India today is the world's most open economy. Picture: A man walks in a lobby as a telecast of India's Finance Minister Arun Jaitley presenting the budget is displayed inside the Bombay Stock Exchange (BSE) building in Mumbai, India, February 29, 2016.Reuters

In an online interaction with media-persons on a post-budget discussion on March 3, Amitabh Kant, the new chief executive officer of India's policy think-tank NITI Aayog (National Institute for Transformation Commission), said: "There is no reason for India to grow any lesser than nine percent for the next three decades, if only we have a dozen states growing at 10-12 percent." 

Delineating the role of the NITI Aayog to create such growth champions out of states, he said the Budget 2016's focus on agriculture, irrigation and rural infrastructure meant much of the action in the years to come will be in the states. 

Stressing on manufacturing — the No. 2 focus area of the budget — the chief architect of the Make in India initiative, Kant, said that India is today the most open economy in the world. "Except for the multi-brand retail, every other sector is open, and the recent budget announcement to allow 100 percent FDI in food processing offsets the former."

"So retail giants can now perform the value-added manufacturing in India and sell it both domestically and outside," he added. 

Kant also pointed out that India was the only country where foreign direct investment (FDI) grew by 48 percent in 2015 as compared to the inflows witnessed in 2014, while globally the FDI witnessed a fall by 16 percent over the same period. 

At the same time, he noted that the recent surge in manufacturing sector's growth rate from 1.7 percent (when the government launched its Make in India initiative in September 2014) to 12.6 percent today, could not have been possible without the participation of Indian companies. "To say Indian companies are not investing is not a correct statement," he emphasised.

In his 30 minute long interaction, Kant also identified certain pain-points in India's lackadaisical private investment. "Capacities exist but demand is slow for the private enterprises to chip in," he said, and acknowledged a small liquidity constraint at present caused by some stressed Indian companies and bank.

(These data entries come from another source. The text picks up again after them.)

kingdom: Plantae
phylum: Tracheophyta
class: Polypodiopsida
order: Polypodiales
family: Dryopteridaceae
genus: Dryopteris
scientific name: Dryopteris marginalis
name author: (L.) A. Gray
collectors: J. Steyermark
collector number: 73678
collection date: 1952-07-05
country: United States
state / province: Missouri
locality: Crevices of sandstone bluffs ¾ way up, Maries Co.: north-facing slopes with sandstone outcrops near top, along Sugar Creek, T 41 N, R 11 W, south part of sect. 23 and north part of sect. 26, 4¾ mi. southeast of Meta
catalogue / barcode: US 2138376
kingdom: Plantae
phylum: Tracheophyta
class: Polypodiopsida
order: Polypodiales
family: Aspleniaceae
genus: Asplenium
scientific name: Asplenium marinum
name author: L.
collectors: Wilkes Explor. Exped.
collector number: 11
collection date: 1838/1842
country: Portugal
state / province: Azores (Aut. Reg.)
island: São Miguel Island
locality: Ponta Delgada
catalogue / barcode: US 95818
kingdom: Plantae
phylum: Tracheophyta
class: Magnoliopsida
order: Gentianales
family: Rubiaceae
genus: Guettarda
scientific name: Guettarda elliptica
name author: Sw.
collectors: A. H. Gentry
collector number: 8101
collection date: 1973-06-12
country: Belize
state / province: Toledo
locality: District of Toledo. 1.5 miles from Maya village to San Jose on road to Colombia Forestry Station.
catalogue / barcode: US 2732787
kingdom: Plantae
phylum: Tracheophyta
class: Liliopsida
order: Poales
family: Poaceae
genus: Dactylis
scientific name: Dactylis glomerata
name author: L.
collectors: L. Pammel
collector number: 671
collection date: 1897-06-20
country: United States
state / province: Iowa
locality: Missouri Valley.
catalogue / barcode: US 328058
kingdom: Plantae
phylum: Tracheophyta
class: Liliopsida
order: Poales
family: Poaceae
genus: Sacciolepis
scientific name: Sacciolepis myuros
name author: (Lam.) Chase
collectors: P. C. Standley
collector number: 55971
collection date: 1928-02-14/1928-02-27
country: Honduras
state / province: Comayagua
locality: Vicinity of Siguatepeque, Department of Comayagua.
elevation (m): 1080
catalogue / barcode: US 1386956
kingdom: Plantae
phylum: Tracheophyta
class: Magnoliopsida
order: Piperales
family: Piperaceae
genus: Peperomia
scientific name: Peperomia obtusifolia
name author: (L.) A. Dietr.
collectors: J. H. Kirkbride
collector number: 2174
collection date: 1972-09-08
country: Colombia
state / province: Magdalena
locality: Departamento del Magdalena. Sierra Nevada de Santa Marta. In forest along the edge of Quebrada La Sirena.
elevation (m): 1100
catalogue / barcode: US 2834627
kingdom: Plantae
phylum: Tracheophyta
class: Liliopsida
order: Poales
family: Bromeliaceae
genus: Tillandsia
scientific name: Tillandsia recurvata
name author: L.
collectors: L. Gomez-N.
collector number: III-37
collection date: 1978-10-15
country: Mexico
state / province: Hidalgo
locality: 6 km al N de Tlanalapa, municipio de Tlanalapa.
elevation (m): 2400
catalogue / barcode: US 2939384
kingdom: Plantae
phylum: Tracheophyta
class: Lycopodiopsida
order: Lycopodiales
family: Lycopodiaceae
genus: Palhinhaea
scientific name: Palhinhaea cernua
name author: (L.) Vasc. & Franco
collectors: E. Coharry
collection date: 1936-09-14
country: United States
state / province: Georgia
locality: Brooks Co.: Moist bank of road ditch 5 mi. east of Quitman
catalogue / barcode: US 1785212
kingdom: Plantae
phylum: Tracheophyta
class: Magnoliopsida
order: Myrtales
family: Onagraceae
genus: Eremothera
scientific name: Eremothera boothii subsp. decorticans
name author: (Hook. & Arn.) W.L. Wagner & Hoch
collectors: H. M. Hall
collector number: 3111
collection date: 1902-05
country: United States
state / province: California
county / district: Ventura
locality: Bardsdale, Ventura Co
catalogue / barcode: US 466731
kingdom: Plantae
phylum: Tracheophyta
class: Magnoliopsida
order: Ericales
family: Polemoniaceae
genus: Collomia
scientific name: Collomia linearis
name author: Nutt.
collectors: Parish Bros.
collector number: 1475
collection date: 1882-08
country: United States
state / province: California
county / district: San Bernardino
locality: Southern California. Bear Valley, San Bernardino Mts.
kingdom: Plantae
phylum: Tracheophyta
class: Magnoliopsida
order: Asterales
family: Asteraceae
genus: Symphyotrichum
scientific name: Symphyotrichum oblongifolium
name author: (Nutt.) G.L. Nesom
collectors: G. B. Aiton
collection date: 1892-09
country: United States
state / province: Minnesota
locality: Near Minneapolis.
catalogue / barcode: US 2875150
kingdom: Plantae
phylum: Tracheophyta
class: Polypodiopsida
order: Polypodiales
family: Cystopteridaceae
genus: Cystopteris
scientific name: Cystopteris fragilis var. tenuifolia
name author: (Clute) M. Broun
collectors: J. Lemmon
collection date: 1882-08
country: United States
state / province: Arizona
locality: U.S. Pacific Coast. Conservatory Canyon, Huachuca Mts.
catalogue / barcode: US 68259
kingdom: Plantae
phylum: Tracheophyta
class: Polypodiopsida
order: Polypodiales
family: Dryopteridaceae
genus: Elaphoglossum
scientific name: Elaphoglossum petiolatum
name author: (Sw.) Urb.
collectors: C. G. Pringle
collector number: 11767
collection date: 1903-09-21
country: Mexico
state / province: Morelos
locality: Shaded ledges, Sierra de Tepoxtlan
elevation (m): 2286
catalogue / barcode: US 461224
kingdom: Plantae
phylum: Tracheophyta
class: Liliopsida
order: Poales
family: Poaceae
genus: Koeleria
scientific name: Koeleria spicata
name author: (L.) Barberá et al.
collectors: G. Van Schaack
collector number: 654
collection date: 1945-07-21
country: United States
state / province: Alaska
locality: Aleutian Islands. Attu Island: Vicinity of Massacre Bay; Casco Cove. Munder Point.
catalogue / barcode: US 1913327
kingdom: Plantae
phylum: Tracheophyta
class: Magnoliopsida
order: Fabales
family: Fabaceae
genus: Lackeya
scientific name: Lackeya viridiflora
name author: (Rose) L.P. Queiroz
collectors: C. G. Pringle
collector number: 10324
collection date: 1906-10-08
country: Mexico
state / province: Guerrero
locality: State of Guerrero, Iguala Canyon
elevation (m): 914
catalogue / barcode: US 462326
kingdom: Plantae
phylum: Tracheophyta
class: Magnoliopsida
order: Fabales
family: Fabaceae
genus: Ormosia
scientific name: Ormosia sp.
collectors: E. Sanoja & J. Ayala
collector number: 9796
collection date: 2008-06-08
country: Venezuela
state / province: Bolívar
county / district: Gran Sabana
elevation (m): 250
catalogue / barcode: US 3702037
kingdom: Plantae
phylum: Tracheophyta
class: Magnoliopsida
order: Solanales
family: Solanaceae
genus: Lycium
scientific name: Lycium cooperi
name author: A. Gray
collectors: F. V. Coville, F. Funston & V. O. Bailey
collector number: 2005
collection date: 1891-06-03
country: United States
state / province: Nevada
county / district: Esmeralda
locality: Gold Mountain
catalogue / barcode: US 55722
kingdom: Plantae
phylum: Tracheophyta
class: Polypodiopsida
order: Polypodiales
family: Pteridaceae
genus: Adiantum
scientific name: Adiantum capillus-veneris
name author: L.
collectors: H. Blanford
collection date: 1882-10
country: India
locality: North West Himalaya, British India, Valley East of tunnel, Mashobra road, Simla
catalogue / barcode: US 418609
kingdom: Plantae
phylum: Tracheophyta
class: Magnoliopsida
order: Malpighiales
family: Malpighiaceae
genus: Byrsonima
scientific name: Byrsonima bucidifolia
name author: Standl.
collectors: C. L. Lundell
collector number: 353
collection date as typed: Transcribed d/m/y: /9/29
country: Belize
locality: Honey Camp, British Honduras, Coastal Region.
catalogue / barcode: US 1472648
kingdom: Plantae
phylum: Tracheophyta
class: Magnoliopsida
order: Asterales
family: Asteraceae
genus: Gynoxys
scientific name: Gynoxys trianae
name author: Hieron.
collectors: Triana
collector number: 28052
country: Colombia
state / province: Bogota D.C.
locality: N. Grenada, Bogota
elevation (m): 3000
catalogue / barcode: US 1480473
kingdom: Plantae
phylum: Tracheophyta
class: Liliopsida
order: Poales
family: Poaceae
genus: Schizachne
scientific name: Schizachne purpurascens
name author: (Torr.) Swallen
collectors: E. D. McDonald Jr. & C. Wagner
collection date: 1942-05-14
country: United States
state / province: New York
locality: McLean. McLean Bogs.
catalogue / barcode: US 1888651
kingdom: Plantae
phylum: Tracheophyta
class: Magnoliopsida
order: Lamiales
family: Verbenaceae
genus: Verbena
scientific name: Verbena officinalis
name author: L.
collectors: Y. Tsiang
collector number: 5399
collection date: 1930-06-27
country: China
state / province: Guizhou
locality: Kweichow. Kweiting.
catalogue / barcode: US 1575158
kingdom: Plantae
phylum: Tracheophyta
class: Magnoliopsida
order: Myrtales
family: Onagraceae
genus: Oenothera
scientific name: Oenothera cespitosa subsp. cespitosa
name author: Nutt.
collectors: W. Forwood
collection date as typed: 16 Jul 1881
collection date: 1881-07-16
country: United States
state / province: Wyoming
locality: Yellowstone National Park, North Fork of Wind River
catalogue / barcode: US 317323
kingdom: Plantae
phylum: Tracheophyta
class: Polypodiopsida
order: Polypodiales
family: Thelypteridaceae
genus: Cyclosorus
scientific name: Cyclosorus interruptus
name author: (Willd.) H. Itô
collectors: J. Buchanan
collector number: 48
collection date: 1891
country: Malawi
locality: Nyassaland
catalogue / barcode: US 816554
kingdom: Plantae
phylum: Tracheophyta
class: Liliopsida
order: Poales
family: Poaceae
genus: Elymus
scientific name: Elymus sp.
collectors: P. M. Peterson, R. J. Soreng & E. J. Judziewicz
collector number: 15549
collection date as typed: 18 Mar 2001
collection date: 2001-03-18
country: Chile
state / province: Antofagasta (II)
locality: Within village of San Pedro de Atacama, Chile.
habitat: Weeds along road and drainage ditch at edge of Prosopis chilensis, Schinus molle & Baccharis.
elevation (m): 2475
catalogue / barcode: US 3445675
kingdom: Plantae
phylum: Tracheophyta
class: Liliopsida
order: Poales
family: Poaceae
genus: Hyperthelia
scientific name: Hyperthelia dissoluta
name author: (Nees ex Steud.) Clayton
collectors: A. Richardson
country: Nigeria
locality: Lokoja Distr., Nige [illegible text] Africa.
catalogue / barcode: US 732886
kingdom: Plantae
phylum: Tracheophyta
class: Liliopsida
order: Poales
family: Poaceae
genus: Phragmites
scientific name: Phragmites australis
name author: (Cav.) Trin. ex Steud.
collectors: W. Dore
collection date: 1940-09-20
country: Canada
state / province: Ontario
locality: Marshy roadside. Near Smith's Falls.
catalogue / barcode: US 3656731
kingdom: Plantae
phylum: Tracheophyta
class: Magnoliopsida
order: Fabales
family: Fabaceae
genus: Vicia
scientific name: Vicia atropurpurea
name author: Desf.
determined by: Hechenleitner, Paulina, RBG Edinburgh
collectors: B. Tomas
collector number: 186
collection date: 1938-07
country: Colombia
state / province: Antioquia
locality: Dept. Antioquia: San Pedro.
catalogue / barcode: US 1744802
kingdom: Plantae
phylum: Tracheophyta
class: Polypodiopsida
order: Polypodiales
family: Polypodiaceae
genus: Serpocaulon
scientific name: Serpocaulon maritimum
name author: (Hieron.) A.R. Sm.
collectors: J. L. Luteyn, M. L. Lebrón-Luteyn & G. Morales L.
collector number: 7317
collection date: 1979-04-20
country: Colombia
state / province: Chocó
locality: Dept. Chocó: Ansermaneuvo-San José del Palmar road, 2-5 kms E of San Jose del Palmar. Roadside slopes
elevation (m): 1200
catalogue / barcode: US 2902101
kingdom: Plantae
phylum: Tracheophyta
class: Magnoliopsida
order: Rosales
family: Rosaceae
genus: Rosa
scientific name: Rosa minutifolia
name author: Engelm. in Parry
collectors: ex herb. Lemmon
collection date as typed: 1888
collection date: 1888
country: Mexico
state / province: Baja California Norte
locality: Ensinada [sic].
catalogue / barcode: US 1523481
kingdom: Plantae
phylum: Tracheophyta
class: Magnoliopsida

He was optimistic that the budget proposals could iron them out in the next three quarters.

At the intersection of all the government's actions and policies is where the NITI Aayog is anchored to be, he said: "We have twofold responsibility flowing from this budget. One, to raise resources through the disinvestment process to fund the range of infrastructure initiatives announced. And second, to execute the grand scheme of Ek Bharat Shreshta Bharat — an ambitious effort to bring all the myriad of government departments to converge, integrate and drive India's soft power."

Such an effort is expected to smoothen implementation challenges across platforms, programmes and schemes of the government.